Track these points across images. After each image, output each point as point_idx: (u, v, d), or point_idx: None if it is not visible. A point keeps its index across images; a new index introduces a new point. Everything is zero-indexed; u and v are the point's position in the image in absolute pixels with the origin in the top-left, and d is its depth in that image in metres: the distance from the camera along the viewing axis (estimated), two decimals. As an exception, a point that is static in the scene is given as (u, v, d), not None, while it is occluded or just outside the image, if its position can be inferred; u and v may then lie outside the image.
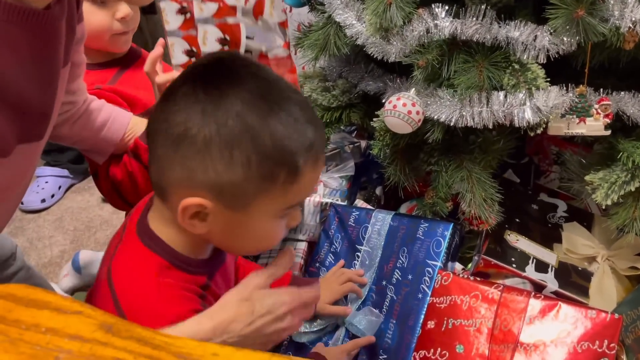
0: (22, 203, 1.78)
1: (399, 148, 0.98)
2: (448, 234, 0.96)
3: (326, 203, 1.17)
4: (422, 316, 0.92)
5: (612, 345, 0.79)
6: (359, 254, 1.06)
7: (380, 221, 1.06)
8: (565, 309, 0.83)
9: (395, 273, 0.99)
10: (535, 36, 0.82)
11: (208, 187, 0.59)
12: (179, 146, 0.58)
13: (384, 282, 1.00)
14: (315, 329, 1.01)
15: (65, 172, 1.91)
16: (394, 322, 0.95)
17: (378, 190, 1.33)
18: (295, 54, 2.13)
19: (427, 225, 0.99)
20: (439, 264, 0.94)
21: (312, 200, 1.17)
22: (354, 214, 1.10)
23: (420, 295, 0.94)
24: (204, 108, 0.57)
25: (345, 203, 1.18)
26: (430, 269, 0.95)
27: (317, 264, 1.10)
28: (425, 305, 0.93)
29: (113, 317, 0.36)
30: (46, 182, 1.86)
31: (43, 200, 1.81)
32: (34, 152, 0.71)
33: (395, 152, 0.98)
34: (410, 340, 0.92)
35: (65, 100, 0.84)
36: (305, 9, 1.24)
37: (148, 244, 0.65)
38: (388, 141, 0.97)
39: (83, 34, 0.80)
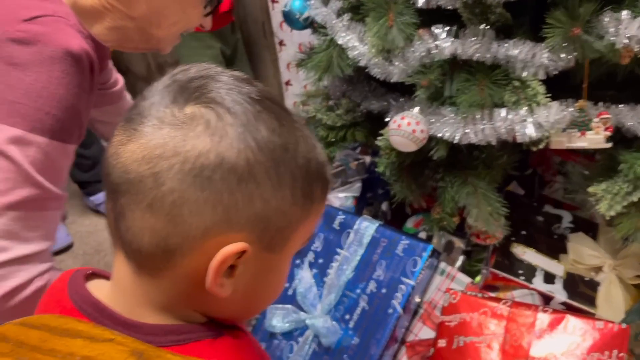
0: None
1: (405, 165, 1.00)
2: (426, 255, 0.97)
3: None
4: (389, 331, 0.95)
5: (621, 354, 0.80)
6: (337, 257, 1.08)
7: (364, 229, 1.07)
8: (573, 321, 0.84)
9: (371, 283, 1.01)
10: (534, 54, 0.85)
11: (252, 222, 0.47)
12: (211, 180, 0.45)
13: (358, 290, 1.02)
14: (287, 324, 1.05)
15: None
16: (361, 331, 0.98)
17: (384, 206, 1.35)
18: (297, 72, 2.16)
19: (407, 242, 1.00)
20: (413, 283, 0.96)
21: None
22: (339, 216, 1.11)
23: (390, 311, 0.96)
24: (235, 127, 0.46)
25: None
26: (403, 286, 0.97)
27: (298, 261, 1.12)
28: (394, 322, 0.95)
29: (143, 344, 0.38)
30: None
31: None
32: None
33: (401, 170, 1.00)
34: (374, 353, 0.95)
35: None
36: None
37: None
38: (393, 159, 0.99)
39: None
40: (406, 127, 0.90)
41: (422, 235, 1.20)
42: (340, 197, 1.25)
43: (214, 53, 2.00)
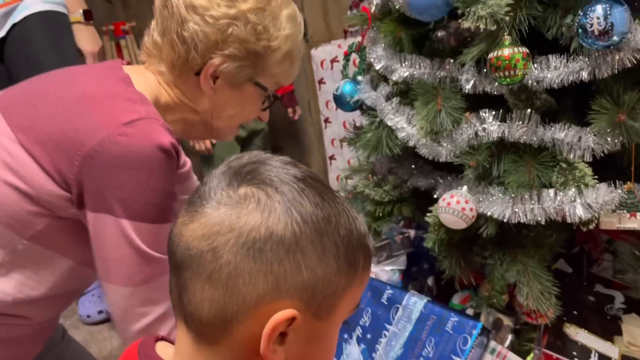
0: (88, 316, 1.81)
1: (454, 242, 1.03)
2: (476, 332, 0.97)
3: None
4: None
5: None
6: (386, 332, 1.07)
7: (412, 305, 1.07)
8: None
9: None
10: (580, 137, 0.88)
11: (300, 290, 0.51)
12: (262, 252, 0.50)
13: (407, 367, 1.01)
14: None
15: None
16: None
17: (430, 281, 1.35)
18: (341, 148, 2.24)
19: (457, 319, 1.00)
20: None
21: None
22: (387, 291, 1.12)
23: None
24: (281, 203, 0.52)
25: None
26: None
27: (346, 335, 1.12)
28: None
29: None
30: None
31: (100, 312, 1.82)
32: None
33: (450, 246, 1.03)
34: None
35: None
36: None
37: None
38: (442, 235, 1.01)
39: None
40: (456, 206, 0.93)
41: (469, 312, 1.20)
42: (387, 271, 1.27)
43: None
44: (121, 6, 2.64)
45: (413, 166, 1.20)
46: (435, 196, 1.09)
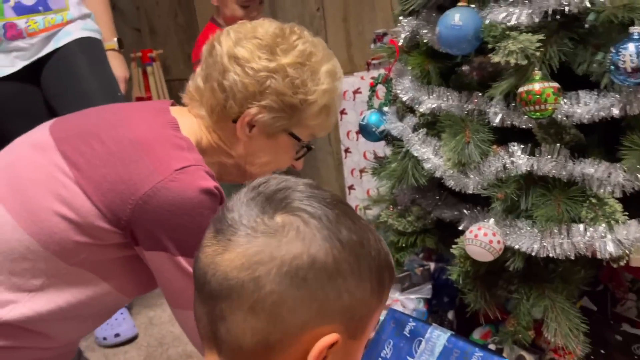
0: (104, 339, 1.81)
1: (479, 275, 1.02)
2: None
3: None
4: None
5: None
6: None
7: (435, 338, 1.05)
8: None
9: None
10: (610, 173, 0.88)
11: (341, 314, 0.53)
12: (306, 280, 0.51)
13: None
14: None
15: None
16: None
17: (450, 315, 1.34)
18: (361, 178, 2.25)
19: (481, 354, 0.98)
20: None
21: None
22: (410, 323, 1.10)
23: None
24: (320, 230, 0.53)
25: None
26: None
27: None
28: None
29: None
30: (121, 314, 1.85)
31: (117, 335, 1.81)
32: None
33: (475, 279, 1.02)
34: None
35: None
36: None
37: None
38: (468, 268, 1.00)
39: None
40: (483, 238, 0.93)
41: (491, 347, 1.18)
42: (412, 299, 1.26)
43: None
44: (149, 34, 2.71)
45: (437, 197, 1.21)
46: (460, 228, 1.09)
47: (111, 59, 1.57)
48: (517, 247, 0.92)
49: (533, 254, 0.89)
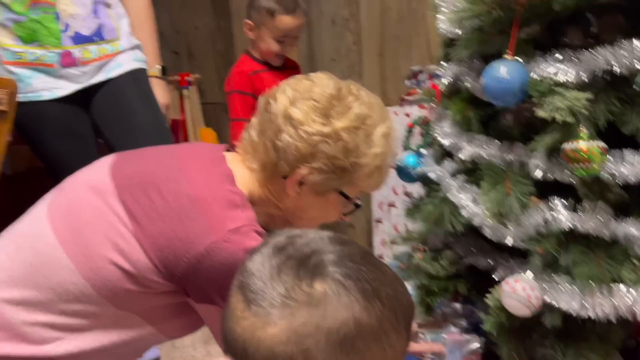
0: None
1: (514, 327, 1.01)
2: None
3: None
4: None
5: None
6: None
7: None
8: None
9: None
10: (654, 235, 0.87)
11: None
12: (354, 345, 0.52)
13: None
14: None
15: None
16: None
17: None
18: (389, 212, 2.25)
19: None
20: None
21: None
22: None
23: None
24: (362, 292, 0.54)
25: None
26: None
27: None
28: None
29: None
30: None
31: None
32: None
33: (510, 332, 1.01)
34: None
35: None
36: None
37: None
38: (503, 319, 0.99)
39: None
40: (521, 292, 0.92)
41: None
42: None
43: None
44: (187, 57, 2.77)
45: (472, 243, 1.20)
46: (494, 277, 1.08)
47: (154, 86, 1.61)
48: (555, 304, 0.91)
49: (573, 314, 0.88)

====

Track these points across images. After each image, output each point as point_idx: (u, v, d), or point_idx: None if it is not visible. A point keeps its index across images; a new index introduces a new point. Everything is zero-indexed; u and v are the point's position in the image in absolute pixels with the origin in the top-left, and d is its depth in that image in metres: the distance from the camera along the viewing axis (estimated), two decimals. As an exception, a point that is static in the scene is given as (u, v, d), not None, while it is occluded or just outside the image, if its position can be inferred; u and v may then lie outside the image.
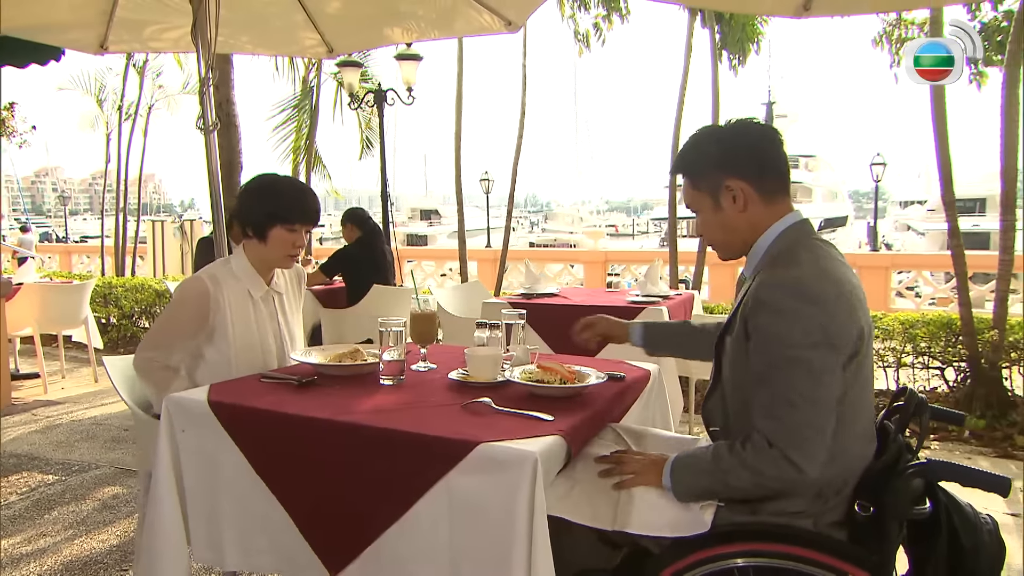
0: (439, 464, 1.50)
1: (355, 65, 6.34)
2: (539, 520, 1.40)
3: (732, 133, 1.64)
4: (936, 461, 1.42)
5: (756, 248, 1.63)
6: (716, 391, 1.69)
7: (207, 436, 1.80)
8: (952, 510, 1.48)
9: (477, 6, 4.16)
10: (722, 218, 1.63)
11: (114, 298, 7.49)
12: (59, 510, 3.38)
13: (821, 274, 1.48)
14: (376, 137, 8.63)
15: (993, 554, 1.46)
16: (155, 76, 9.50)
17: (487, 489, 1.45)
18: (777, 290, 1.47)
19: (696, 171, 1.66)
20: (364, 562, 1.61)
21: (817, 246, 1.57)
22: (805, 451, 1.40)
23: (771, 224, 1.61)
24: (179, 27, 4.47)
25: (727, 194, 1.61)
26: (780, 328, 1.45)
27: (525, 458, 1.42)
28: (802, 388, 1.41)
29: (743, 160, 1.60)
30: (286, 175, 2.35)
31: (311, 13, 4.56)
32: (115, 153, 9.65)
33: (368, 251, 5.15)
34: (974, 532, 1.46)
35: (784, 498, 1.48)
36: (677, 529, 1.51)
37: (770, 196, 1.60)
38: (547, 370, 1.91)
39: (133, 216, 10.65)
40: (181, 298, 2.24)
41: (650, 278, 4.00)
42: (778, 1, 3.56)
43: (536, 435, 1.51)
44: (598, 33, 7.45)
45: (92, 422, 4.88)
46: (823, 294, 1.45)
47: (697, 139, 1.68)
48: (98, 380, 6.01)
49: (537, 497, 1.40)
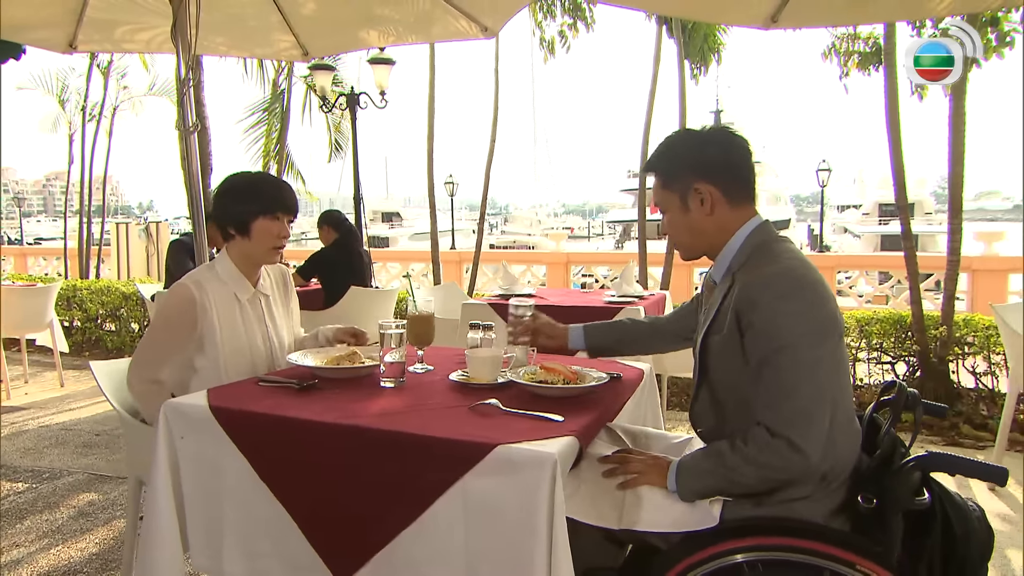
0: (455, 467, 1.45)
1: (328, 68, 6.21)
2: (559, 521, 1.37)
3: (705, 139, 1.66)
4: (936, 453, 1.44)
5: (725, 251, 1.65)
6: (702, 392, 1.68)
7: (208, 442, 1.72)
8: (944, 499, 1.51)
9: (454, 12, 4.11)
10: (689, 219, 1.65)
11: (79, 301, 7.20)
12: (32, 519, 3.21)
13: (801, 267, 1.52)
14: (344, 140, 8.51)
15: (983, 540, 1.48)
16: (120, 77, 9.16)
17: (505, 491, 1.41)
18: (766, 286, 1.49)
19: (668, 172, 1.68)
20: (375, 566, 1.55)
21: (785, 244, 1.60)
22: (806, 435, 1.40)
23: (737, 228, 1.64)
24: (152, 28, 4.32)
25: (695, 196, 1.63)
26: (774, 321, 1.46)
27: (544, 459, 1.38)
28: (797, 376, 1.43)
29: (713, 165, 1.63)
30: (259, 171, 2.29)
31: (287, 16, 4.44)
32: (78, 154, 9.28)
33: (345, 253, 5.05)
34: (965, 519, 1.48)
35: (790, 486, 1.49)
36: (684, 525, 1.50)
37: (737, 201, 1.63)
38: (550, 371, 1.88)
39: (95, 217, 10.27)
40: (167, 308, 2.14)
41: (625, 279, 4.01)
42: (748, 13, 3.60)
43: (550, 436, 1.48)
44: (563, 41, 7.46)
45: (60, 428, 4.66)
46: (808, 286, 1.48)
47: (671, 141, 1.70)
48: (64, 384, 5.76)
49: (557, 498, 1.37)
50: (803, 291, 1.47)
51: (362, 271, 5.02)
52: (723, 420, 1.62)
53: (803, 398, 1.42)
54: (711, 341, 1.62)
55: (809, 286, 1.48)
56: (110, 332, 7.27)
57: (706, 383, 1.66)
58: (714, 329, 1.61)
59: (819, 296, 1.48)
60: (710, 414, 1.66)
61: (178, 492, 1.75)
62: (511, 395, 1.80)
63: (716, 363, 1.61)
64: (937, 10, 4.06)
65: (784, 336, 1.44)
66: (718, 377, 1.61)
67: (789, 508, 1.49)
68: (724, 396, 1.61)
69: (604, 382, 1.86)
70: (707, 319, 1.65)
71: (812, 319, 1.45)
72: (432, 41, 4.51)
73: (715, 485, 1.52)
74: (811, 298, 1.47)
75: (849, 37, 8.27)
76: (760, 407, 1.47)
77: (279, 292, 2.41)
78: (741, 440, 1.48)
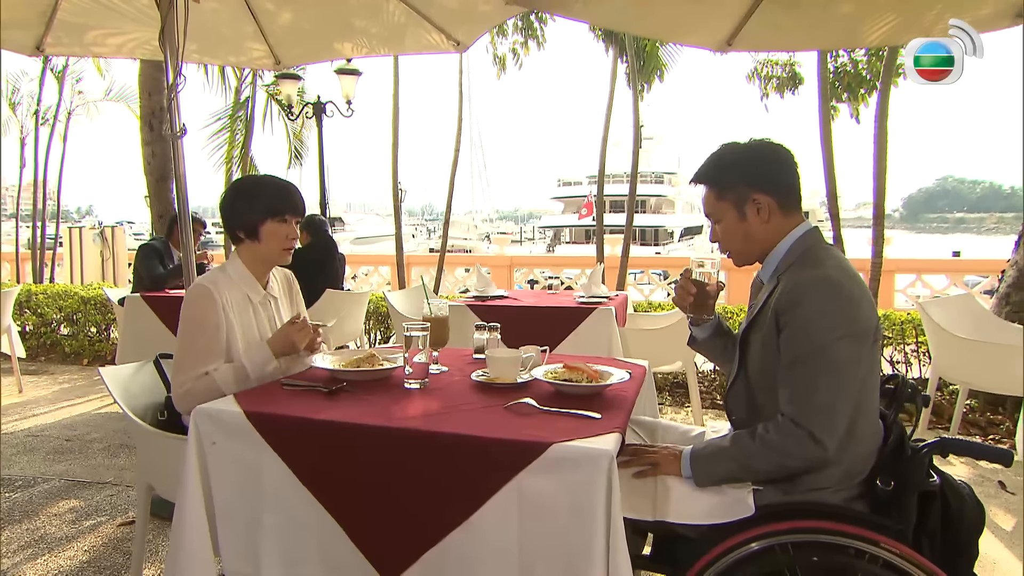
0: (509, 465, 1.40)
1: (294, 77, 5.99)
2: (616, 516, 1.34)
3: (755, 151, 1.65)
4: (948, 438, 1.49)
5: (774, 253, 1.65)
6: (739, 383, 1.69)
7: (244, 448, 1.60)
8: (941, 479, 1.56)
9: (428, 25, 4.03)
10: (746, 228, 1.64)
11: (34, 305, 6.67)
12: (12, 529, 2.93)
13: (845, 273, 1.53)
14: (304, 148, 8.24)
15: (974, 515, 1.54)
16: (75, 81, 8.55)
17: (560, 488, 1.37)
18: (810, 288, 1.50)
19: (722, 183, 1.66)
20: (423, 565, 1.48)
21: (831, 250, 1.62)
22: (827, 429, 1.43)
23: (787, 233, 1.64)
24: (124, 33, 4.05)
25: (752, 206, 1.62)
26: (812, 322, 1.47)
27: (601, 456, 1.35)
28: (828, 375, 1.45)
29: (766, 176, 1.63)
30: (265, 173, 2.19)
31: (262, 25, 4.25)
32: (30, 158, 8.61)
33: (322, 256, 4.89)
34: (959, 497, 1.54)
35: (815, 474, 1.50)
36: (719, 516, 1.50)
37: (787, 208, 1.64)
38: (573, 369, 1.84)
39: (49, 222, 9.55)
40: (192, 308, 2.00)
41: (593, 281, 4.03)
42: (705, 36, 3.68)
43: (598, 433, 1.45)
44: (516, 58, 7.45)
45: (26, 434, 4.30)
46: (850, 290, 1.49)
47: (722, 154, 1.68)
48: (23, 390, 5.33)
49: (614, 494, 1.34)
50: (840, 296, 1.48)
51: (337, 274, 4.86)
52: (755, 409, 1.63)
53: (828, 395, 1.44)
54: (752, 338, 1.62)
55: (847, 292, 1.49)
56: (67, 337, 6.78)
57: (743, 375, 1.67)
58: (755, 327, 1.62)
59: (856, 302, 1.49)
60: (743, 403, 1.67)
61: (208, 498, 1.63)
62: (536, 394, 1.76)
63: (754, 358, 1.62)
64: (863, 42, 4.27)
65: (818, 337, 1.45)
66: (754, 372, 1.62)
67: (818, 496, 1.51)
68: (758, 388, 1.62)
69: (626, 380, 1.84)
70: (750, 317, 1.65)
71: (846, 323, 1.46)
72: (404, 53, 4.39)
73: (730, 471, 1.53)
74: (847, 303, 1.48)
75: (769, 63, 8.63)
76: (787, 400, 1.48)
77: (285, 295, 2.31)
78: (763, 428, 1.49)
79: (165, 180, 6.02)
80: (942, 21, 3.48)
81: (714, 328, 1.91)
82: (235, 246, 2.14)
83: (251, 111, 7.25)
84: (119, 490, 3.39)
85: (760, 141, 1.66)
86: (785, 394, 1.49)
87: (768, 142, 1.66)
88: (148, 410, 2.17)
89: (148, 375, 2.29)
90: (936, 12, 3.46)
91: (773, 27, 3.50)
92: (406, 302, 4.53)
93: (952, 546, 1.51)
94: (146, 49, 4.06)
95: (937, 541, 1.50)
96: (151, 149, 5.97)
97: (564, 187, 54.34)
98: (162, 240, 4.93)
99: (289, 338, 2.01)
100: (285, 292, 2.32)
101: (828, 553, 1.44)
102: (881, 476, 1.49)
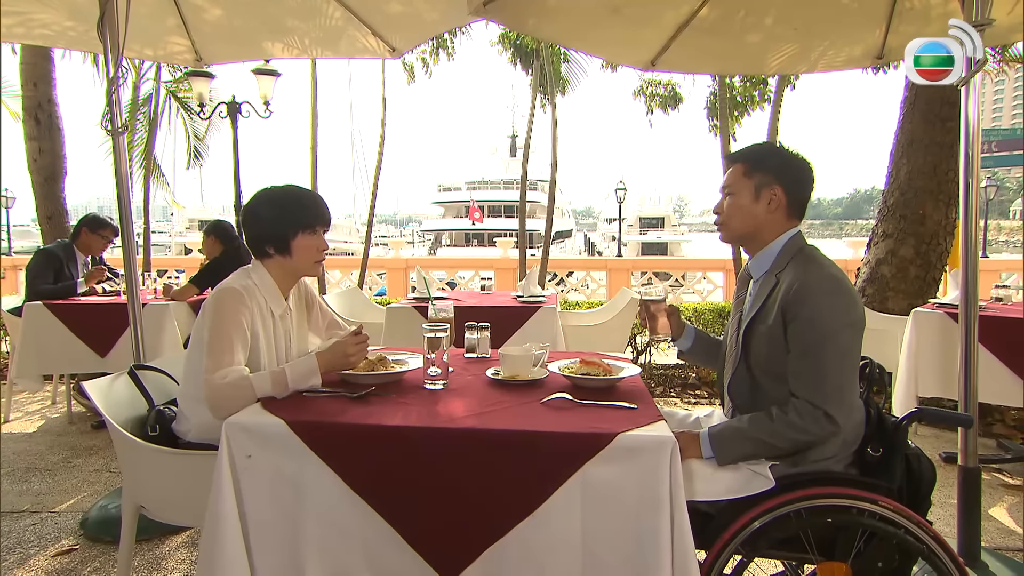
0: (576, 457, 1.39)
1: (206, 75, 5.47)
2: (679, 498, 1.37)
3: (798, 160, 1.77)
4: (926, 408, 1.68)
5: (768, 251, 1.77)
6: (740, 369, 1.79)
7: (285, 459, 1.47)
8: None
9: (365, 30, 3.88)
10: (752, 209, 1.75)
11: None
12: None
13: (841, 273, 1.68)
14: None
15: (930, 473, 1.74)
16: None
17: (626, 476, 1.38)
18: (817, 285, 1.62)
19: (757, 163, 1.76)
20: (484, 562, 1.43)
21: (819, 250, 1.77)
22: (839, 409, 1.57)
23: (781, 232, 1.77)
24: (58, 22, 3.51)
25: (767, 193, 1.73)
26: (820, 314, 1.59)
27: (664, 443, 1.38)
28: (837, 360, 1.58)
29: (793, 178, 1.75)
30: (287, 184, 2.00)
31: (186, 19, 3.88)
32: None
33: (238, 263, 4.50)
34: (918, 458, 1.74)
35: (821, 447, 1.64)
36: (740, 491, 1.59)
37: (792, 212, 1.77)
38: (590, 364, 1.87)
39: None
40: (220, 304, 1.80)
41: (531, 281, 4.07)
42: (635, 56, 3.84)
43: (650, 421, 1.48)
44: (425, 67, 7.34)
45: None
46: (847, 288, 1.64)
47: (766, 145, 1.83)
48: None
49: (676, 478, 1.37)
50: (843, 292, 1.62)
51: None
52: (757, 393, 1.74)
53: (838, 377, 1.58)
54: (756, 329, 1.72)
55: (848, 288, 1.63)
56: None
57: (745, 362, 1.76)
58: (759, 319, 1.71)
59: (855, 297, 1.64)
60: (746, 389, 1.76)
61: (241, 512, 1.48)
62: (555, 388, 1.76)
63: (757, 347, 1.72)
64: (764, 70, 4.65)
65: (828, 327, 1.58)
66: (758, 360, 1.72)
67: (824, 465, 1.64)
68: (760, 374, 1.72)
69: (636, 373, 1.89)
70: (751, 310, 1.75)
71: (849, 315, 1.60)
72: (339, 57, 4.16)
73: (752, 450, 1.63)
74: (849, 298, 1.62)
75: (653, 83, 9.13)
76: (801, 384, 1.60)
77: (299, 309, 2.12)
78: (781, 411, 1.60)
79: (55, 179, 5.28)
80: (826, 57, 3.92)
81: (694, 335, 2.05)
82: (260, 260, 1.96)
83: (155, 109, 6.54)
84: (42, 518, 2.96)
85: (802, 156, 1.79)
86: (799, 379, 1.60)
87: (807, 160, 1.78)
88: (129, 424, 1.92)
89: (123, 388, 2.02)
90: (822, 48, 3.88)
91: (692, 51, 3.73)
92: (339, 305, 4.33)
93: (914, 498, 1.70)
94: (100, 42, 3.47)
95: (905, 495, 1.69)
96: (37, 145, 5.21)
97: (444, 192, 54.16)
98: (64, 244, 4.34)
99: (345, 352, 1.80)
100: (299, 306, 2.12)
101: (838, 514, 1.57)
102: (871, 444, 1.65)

====

Start with the line with "31: (311, 13, 4.56)" in the listing above and stop after the line with "63: (716, 363, 1.61)". Write out exactly the lines in that stretch and no others, without pictures.

_Task output_:
31: (311, 13, 4.56)
32: (115, 153, 9.65)
33: (368, 251, 5.15)
34: (974, 532, 1.46)
35: (784, 498, 1.48)
36: (677, 529, 1.51)
37: (770, 196, 1.60)
38: (547, 370, 1.91)
39: (133, 216, 10.65)
40: (181, 298, 2.24)
41: (650, 278, 4.00)
42: (778, 1, 3.56)
43: (536, 435, 1.51)
44: (598, 33, 7.45)
45: (92, 422, 4.88)
46: (823, 294, 1.45)
47: (697, 139, 1.68)
48: (98, 380, 6.01)
49: (537, 497, 1.40)
0: (455, 467, 1.45)
1: (328, 68, 6.21)
2: (559, 521, 1.37)
3: (705, 139, 1.66)
4: (936, 453, 1.44)
5: (725, 251, 1.65)
6: (702, 392, 1.68)
7: (208, 442, 1.72)
8: (944, 499, 1.51)
9: (454, 12, 4.11)
10: (689, 219, 1.65)
11: (79, 301, 7.20)
12: (32, 519, 3.21)
13: (801, 267, 1.52)
14: (344, 140, 8.51)
15: (983, 540, 1.48)
16: (120, 77, 9.16)
17: (505, 491, 1.41)
18: (766, 286, 1.49)
19: (668, 172, 1.68)
20: (375, 566, 1.55)
21: (785, 244, 1.60)
22: (806, 435, 1.40)
23: (737, 228, 1.64)
24: (152, 28, 4.32)
25: (695, 196, 1.63)
26: (774, 321, 1.46)
27: (544, 459, 1.38)
28: (797, 376, 1.43)
29: (713, 165, 1.63)
30: (259, 171, 2.29)
31: (287, 16, 4.44)
32: (78, 154, 9.28)
33: (345, 253, 5.05)
34: (965, 519, 1.48)
35: (790, 486, 1.49)
36: (684, 525, 1.50)
37: (737, 201, 1.63)
38: (550, 371, 1.88)
39: (95, 217, 10.27)
40: (167, 308, 2.14)
41: (625, 279, 4.01)
42: (748, 13, 3.60)
43: (550, 436, 1.48)
44: (563, 41, 7.46)
45: (60, 428, 4.66)
46: (808, 286, 1.48)
47: (671, 141, 1.70)
48: (64, 384, 5.76)
49: (557, 498, 1.37)
50: (803, 291, 1.47)
51: (362, 271, 5.02)
52: (723, 420, 1.62)
53: (803, 398, 1.42)
54: (711, 341, 1.62)
55: (809, 286, 1.48)
56: (110, 332, 7.27)
57: (706, 383, 1.66)
58: (714, 329, 1.61)
59: (819, 296, 1.48)
60: (710, 414, 1.66)
61: (178, 492, 1.75)
62: (511, 395, 1.80)
63: (716, 363, 1.61)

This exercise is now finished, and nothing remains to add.